**Alıştırma metni**

الْكَلِمَ  mef’ûlun bih olup fetha ile mansubtur.  مِنْ بَعْدِ  car mecruru  يُحَرِّفُونَ  fiiline müteallıktır.

مِنْ  harf-i ceri mecruruna ibtidaiyye, ba’z, tebyin, karşılaştırma, zaid, sebep, bedel/karşılık, iki şeyi birbirinden ayırt etmek gibi manalar kazandırabilir. (Arapça Dilbilgisi Ayetlerle Nahiv Bilgisi)

مَوَاضِعِه۪  muzâfun ileyh olup kesra ile mecrurdur. Aynı zamanda muzâftır. Muttasıl zamir  ه۪  muzâfun ileyh olarak mahallen mecrurdur.

يُحَرِّفُونَ  fiili sülâsî mücerrede bir harf ilave edilerek mezid yapılan fiillerdendir. 

Fiil tef’il babındandır. Sülâsîsi  حرف ’dir. Bu bab fiile çokluk (fiilin, failin veya mef'ûlun çokluğu), bir tarafa yönelme, mef'ûlü herhangi bir vasfa nispet etmek, gidermek, bir terkibi kısaltmak, eylemin belli bir zaman diliminde meydana gelmesi, özneyi fiilin türediği şeye benzetmek, sayruret, isimden fiil türetmek, hazır olmak, bir şeyin aralıklarla tekrarlanması manalarını katar.


يَقُولُونَ اِنْ اُو۫ت۪يتُمْ هٰذَا فَخُذُوهُ وَاِنْ لَمْ تُؤْتَوْهُ فَاحْذَرُواۜ

 

Cümle  يُحَرِّفُونَ ‘deki failin hali olarak mahallen mansubtur.  يَقُولُونَ  fiili  نَ ’un sübutuyla merfû muzari fiildir. Zamir olan çoğul  و ’ı fail olup mahallen merfûdur.

**Verilen kayıtlar**

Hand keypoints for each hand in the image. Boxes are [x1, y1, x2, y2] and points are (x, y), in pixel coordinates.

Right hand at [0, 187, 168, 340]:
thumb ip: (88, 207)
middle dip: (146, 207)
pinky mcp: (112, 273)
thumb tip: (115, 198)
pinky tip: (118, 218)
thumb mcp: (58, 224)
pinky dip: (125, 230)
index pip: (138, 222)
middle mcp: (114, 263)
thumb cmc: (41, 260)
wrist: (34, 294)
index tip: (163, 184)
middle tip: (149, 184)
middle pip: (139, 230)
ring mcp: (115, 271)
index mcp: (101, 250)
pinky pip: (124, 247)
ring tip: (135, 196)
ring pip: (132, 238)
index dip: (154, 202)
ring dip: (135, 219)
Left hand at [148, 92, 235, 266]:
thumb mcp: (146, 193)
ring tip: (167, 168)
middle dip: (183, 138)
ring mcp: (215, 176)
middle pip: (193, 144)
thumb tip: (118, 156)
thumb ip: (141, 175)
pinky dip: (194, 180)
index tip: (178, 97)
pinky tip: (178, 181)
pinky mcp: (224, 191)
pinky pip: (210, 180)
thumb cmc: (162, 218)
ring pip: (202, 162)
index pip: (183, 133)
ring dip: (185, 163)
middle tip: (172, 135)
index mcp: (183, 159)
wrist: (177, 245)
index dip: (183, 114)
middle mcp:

**Görev A**
Arapça dilbilgisi metninde "Cümle  يُحَرِّفُونَ ‘deki" ifadesinden "olup mahallen merfûdur." ifadesine kadar olan kısmı olduğu gibi aktarın.
**Görev B**
Arapça dilbilgisi metnine göre يُحَرِّفُونَ fiili hangi babdandır?
**Görev C**
Arapça dilbilgisi metnini kaldığı yerden devam ettirin.
Kayıtların metinle hiçbir ilgisi yoktur.

**Yanıt alanı A**
Cümle  يُحَرِّفُونَ ‘deki failin hali olarak mahallen mansubtur.  يَقُولُونَ  fiili  نَ ’un sübutuyla merfû muzari fiildir. Zamir olan çoğul  و ’ı fail olup mahallen merfûdur.

**Yanıt alanı B**
Tef'il babındandır.

**Yanıt alanı C**
Hal cümlede failin, mef’ûlun veya her ikisinin durumunu bildiren lafızlardır (kelime veya cümle). Hal “nasıl” sorusunun cevabıdır. Halin durumunu açıkladığı kelimeye “zil-hal” veya “sahibu’l-hal” denir. Umumiyetle hal nekre, sahibu’l-hal marife olur. Hal mansubtur. Türkçeye “…rek, …rak, …dığı, halde, iken, olduğu halde” gibi ifadelerle tercüme edilir. Sahibu’l-hal açık isim veya zamir olduğu gibi müstetir (gizli) zamir de olabilir. Hal’i sahibu’l-hale bağlayan zamire rabıt zamiri denir. Bu zamir bariz (açık), müstetir (gizli) veya mahzuf (hazfedilmiş) olarak gelir.

Hal sahibu’l-hale ya و (vav-ı haliye) ya zamirle veya her ikisi ile bağlanır. Hal üçe ayrılır: 

1. Müfred olan hal (müştak veya camid), 

2. Cümle olan hal (isim veya fiil), 

3. Şibh-i cümle olan hal (harf-i cerli veya zarflı isim).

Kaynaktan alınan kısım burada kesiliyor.